- _WHAT IS EXPECTED_: Output the lines from the top of the entries below to the line with "ol of stress", both included, exactly and without pictures.

- _SOURCE DATA_:
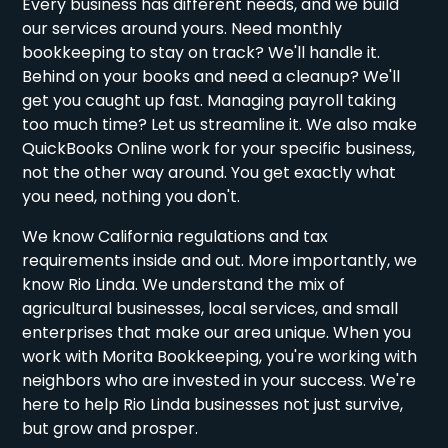
Every business has different needs, and we build
our services around yours. Need monthly
bookkeeping to stay on track? We'll handle it.
Behind on your books and need a cleanup? We'll
get you caught up fast. Managing payroll taking
too much time? Let us streamline it. We also make
QuickBooks Online work for your specific business,
not the other way around. You get exactly what
you need, nothing you don't.
We know California regulations and tax
requirements inside and out. More importantly, we
know Rio Linda. We understand the mix of
agricultural businesses, local services, and small
enterprises that make our area unique. When you
work with Morita Bookkeeping, you're working with
neighbors who are invested in your success. We're
here to help Rio Linda businesses not just survive,
but grow and prosper.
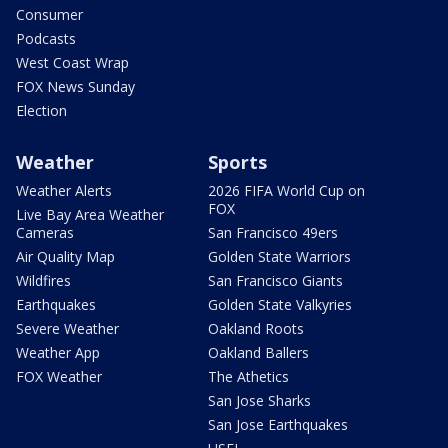
Consumer
Podcasts
West Coast Wrap
FOX News Sunday
Election
Weather
Sports
Weather Alerts
2026 FIFA World Cup on
FOX
Live Bay Area Weather
Cameras
San Francisco 49ers
Air Quality Map
Golden State Warriors
Wildfires
San Francisco Giants
Earthquakes
Golden State Valkyries
Severe Weather
Oakland Roots
Weather App
Oakland Ballers
FOX Weather
The Athetics
San Jose Sharks
San Jose Earthquakes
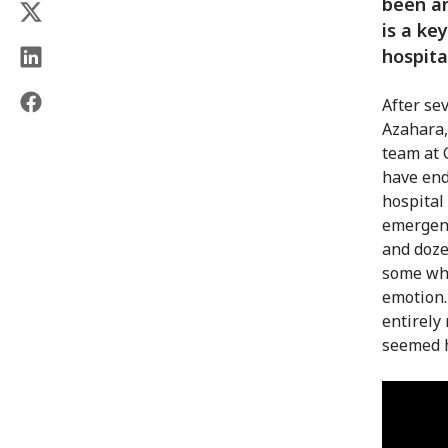
been an
is a ke
hospita
After se
Azahara,
team at G
have end
hospital
emergenc
and doze
some who
emotion.
entirely
seemed h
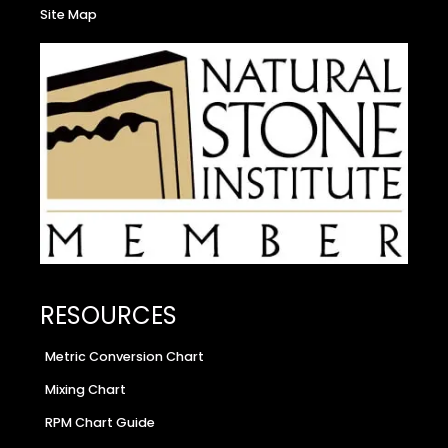
Site Map
RESOURCES
Metric Conversion Chart
Mixing Chart
RPM Chart Guide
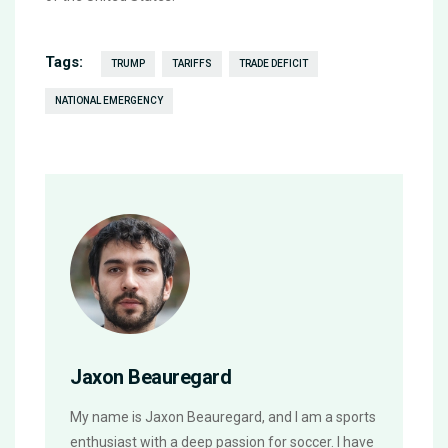
Tags:
TRUMP
TARIFFS
TRADE DEFICIT
NATIONAL EMERGENCY
Jaxon Beauregard
My name is Jaxon Beauregard, and I am a sports
enthusiast with a deep passion for soccer. I have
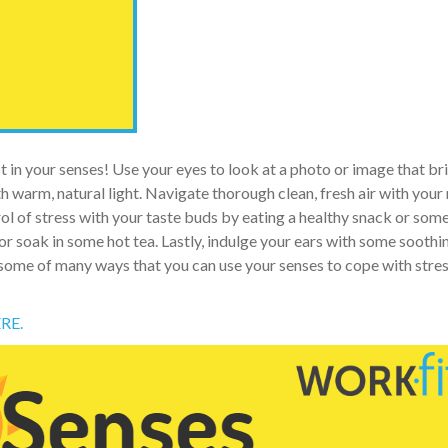
 in your senses! Use your eyes to look at a photo or image that br
th warm, natural light. Navigate thorough clean, fresh air with your
ol of stress with your taste buds by eating a healthy snack or som
or soak in some hot tea. Lastly, indulge your ears with some soothi
 some of many ways that you can use your senses to cope with stres
RE.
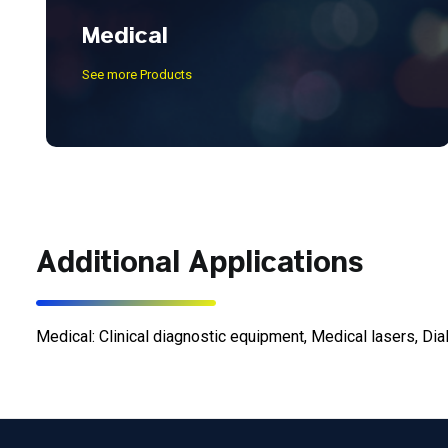
Medical
See more Products
Additional Applications
Medical: Clinical diagnostic equipment, Medical lasers, Dia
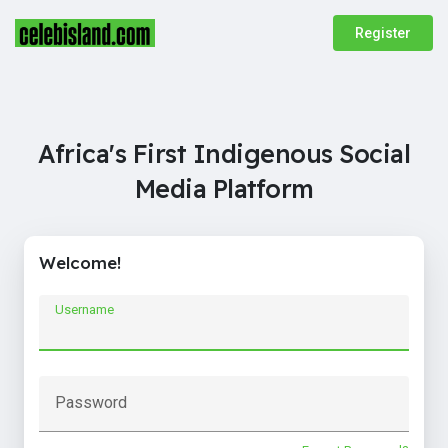
Register
Africa's First Indigenous Social
Media Platform
Welcome!
Username
Password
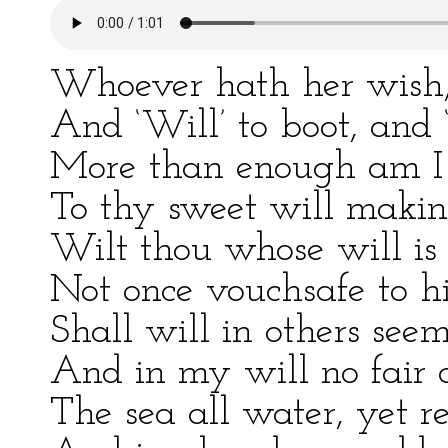
Whoever hath her wish, 
And ‘Will’ to boot, and ‘
More than enough am I t
To thy sweet will makin
Wilt thou whose will is 
Not once vouchsafe to h
Shall will in others seem
And in my will no fair 
The sea all water, yet rec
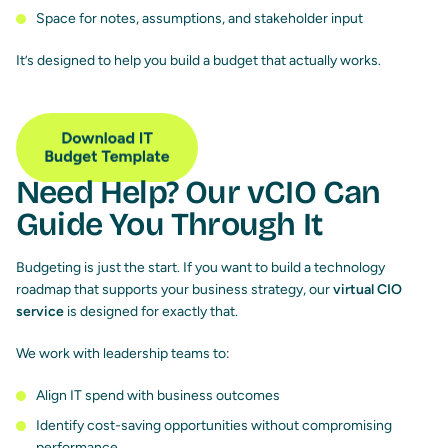
Space for notes, assumptions, and stakeholder input
It’s designed to help you build a budget that actually works.
Need Help? Our vCIO Can
Guide You Through It
Budgeting is just the start. If you want to build a technology
roadmap that supports your business strategy, our
virtual CIO
service
is designed for exactly that.
We work with leadership teams to:
Align IT spend with business outcomes
Identify cost-saving opportunities without compromising
performance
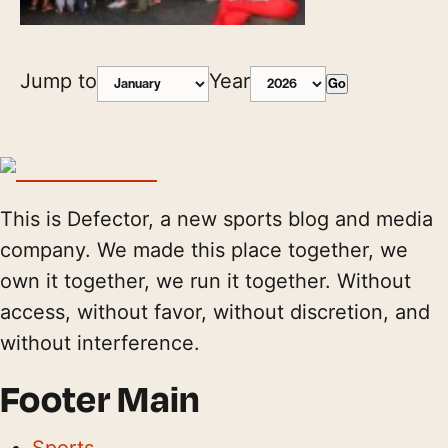
Jump to
Year
Go
This is Defector, a new sports blog and media
company. We made this place together, we
own it together, we run it together. Without
access, without favor, without discretion, and
without interference.
Footer Main
Sports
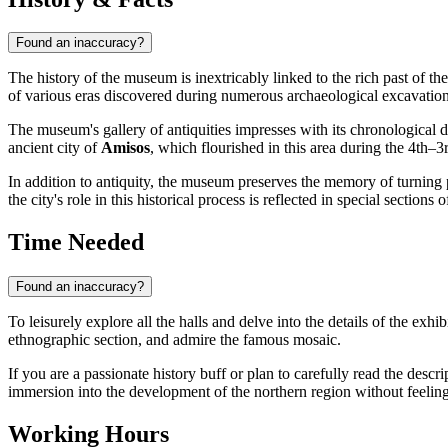
Found an inaccuracy?
The history of the museum is inextricably linked to the rich past of th
of various eras discovered during numerous archaeological excavations
The museum's gallery of antiquities impresses with its chronological d
ancient city of
Amisos
, which flourished in this area during the 4th–
In addition to antiquity, the museum preserves the memory of turning p
the city's role in this historical process is reflected in special sectio
Time Needed
Found an inaccuracy?
To leisurely explore all the halls and delve into the details of the exhi
ethnographic section, and admire the famous mosaic.
If you are a passionate history buff or plan to carefully read the descr
immersion into the development of the northern region without feeling 
Working Hours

- _OUTPUT OF THE EXERCISE_:
Every business has different needs, and we build
our services around yours. Need monthly
bookkeeping to stay on track? We'll handle it.
Behind on your books and need a cleanup? We'll
get you caught up fast. Managing payroll taking
too much time? Let us streamline it. We also make
QuickBooks Online work for your specific business,
not the other way around. You get exactly what
you need, nothing you don't.
We know California regulations and tax
requirements inside and out. More importantly, we
know Rio Linda. We understand the mix of
agricultural businesses, local services, and small
enterprises that make our area unique. When you
work with Morita Bookkeeping, you're working with
neighbors who are invested in your success. We're
here to help Rio Linda businesses not just survive,
but grow and prosper.
Consumer
Podcasts
West Coast Wrap
FOX News Sunday
Election
Weather
Sports
Weather Alerts
2026 FIFA World Cup on
FOX
Live Bay Area Weather
Cameras
San Francisco 49ers
Air Quality Map
Golden State Warriors
Wildfires
San Francisco Giants
Earthquakes
Golden State Valkyries
Severe Weather
Oakland Roots
Weather App
Oakland Ballers
FOX Weather
The Athetics
San Jose Sharks
San Jose Earthquakes
been an
is a ke
hospita
After se
Azahara,
team at G
have end
hospital
emergenc
and doze
some who
emotion.
entirely
seemed h
Site Map
RESOURCES
Metric Conversion Chart
Mixing Chart
RPM Chart Guide
Tags:
TRUMP
TARIFFS
TRADE DEFICIT
NATIONAL EMERGENCY
Jaxon Beauregard
My name is Jaxon Beauregard, and I am a sports
enthusiast with a deep passion for soccer. I have
 in your senses! Use your eyes to look at a photo or image that br
th warm, natural light. Navigate thorough clean, fresh air with your
ol of stress with your taste buds by eating a healthy snack or som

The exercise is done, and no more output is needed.